Thursday, May 15, 2008

Answer: Have someone throw it at you

Our riddle has been answered (see previous blog titles), hopefully you all guessed somewhat close! (Although I know with this weeks lectures, we could have come up with many conservation answers to our riddle about ecosystem based management, marine reserves, and ecosystem restoration.)

Wednesday was spent down South of Hatfield in an ongoing restoration effort. First we headed out to Yachats City Hall for a passionate lecture by Paul Engelmeyer . He informed us of ongoing projects that he and several other members of the Audubon Society have been working on. He also described the state of many salmon, rockfish, sea birds, and mammals that have raised concerns along the Oregon coasts.

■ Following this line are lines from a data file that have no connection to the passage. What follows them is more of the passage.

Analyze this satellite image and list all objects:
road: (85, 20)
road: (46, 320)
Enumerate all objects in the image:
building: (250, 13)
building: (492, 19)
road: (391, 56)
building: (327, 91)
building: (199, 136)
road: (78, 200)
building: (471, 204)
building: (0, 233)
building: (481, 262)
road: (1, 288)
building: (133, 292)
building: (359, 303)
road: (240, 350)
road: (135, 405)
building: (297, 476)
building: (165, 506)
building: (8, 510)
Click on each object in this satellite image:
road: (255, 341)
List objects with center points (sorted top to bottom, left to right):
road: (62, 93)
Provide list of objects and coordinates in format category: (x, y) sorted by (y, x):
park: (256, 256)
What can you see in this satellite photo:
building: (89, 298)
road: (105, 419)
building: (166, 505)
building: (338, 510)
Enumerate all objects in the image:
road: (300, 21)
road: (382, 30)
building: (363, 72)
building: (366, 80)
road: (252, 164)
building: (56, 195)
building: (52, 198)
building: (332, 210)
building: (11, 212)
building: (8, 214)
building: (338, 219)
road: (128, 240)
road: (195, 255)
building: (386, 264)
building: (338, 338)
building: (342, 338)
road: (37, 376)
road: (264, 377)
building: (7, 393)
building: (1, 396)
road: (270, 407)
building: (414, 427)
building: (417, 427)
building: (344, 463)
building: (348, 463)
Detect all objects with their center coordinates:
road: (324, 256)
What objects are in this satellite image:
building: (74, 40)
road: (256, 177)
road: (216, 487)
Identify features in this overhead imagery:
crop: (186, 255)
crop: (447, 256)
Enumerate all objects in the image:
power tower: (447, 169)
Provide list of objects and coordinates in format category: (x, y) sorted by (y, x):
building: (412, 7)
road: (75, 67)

After a quick diversion on the City Hall playground, we were off in our vans to meet up with Chris, who had been monitoring a section of Ten Mile Creek searching mostly for juvenile salmon swimming out to sea and back again. Chris explained their methods of collecting and releasing the younger fish back upstream. He also showed us a few examples of different aged species living in the cool waters. One thing Paul pointed out to us was the extreme importance of loose logs and stumps that provide a habitat and refuge for the larvae, eggs, and younger species (They are similar to Kelp beds in marine environments that create a more 3-D structured habitat).

From there we did some trekking through a few wooded areas, concentrating mostly on forest growth and habitat restoration. We also enjoyed our delicious packed lunches while listening to Jack, another important contributor to the restoration project.

Thursday began with a lecture on ecosystem based management and meetings about our conservation presentations (to be given Friday afternoon). After a sweltering lunch hour, we headed back into the classroom (or what some deemed as "sauna" due to extreme Newport temperatures). Our afternoon was filled with questions such as "Should marine reserves be in state waters?" and "How do we MANAGE these marine reserves?" There to help inform us about current Oregon policies and political contreversies was Dr. Selina Heppell. Her discussion left with plenty to think about:

**What evidence is needed to answer the question, “why do we need marine reserves in Oregon state waters?”

Well, that about wraps up conservation week. Hope you all had fun and can now explain the difference between MPAs, EBM, Marine sanctuaries, and Marine reserves. Good luck on Friday's presentations and op-eds! And don't forget, as Karen pointed out to us, we are the future of marine conservation.